I’m not sure if it counts as a counter example but Captain N: The Game Master starts with a live-action sequence of its main character falling into Videoland
Video can be found half way this page
I’m not sure if it counts as a counter example but Captain N: The Game Master starts with a live-action sequence of its main character falling into Videoland
Video can be found half way this page
The movie City Slickers has an animated intro sequence.
:eek:
It counts. You have made me very .
Better Off Dead has one of the best animated opening title sequences ever.
Stranger
Good example, but I really liked the one that went with the 8os comedy Mannequin. The young women who wanted to marry for love, is transported throught time, with a weird 80s angular animation sytle.
It’s in the ending credits rather than the opening sequence, but the anime Furi Kuri has a montage of live-action shots after each episode.
I was thinking the same about “Spiderman” and possibly “The Hulk”
Speaking of The Pink Panther, the TV cartoon series is an example of an animated show with live-action titles. Fancy that.

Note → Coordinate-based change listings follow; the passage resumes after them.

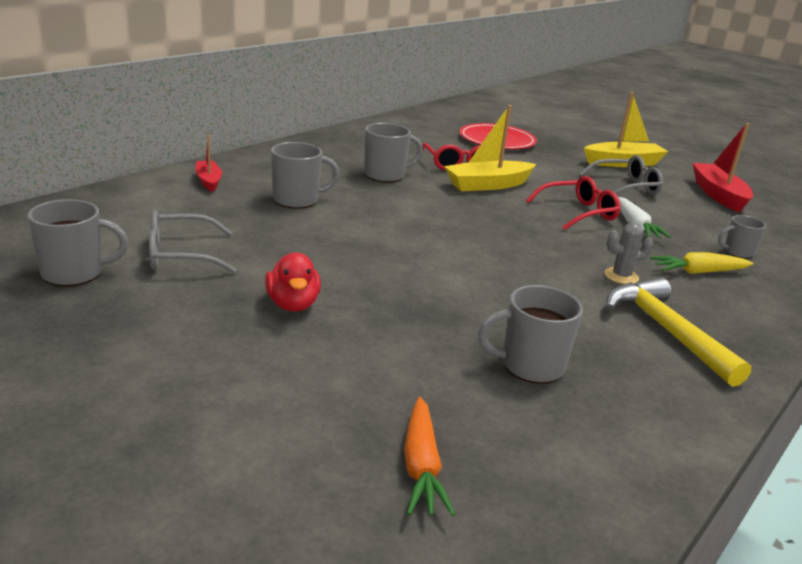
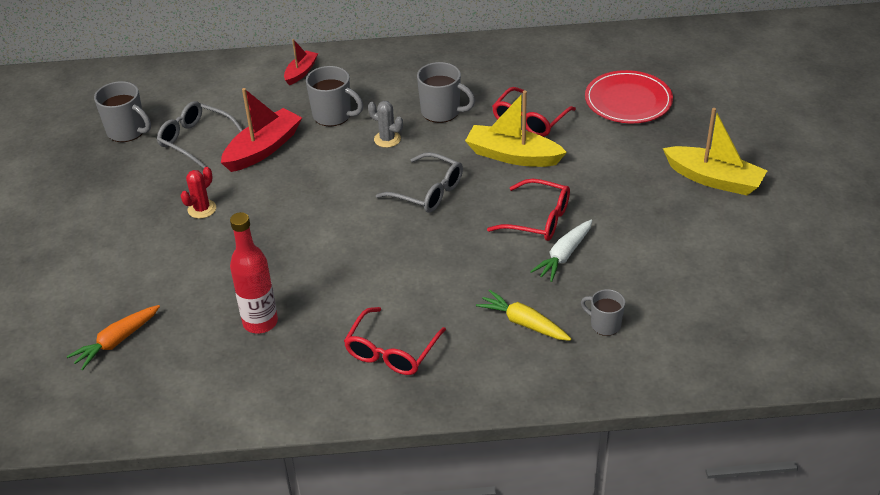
camera: 50 degrees right, 15 degrees up
(293, 304) = (202, 209): red duck -> red cactus
(530, 366) = (260, 322): grey mug -> red bottle
(621, 276) = (449, 294): grey cactus -> grey cactus (387, 139)
(625, 187) = (648, 210): grey glasses -> grey glasses (427, 191)
(666, 331) = (392, 350): yellow hammer -> red glasses
(718, 195) = (737, 261): red boat -> red boat (263, 149)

Kidd Video is much the same – a cartoon about a group of kids falling into a cartoon world (the “Flipside”). Live action beginning credits of the kids going to rehearse and becoming cartoons and the show itself was largely animated (though it did have a live action music video in each episode as I recall).
The Nanny has an animated opening. And they never updated it, even when the children grew up. The Partridge Family had animated credits, too.
And how did we forget* Batman*? Biff! Pow! OOOF!!
I used to love watching for Batgirl to zoom by on her Batcycle.
It had a nice bit of animation rolling over the end credits as well.
Run Lola Run opens with an animated sequence. There’s a short animated bit towards the beginning of each version of the story, too.
I remebered about them when I wrote Battle of the animated Bands. Kidd Video vs. Gorillaz vs. Jem vs. the Archies, but somehow, I forgot when I made this thread.
A sort of reverse of the reverse: Yellow Submarine is a cartoon for 85 minutes, then ends with 3 minutes of live footage of the Beatles (“There’s only one way to leave here… SINGING!”)
The underrated Stallone comedy Oscar begins with a claymation opera singer doing the famous song from The Marriage of Figaro during the opening credits. It’s quite funny.
The first Honey I Shrunk The Kids movie has a great animated opening sequence.
A Life Less Ordinary ends with a claymation-esque sequence.
The * Spongebob Squarepants * movie is animated, but has a live-action introduction.
The Snowman by Raymond Briggs starts off with a live film of the author walking along a path near a woods on a cold, windy day with snow beginning to fall, then transitions into the animated film.
Animated opening credits (and, occasionally, closing credits) were actually pretty standard fare for movies in the early and mid 1960s, spilling over into TV shows as well. (Note how many of the named features in this thread were produced in that time period.) I’m sure the geezers can produce several more. My contribution: Wild, Wild, West with Robert Conrad and Ross Martin, where animated scenes not only opened the show, but closed and re-opened each of the four 15-minute “episodes” of the hour-long show.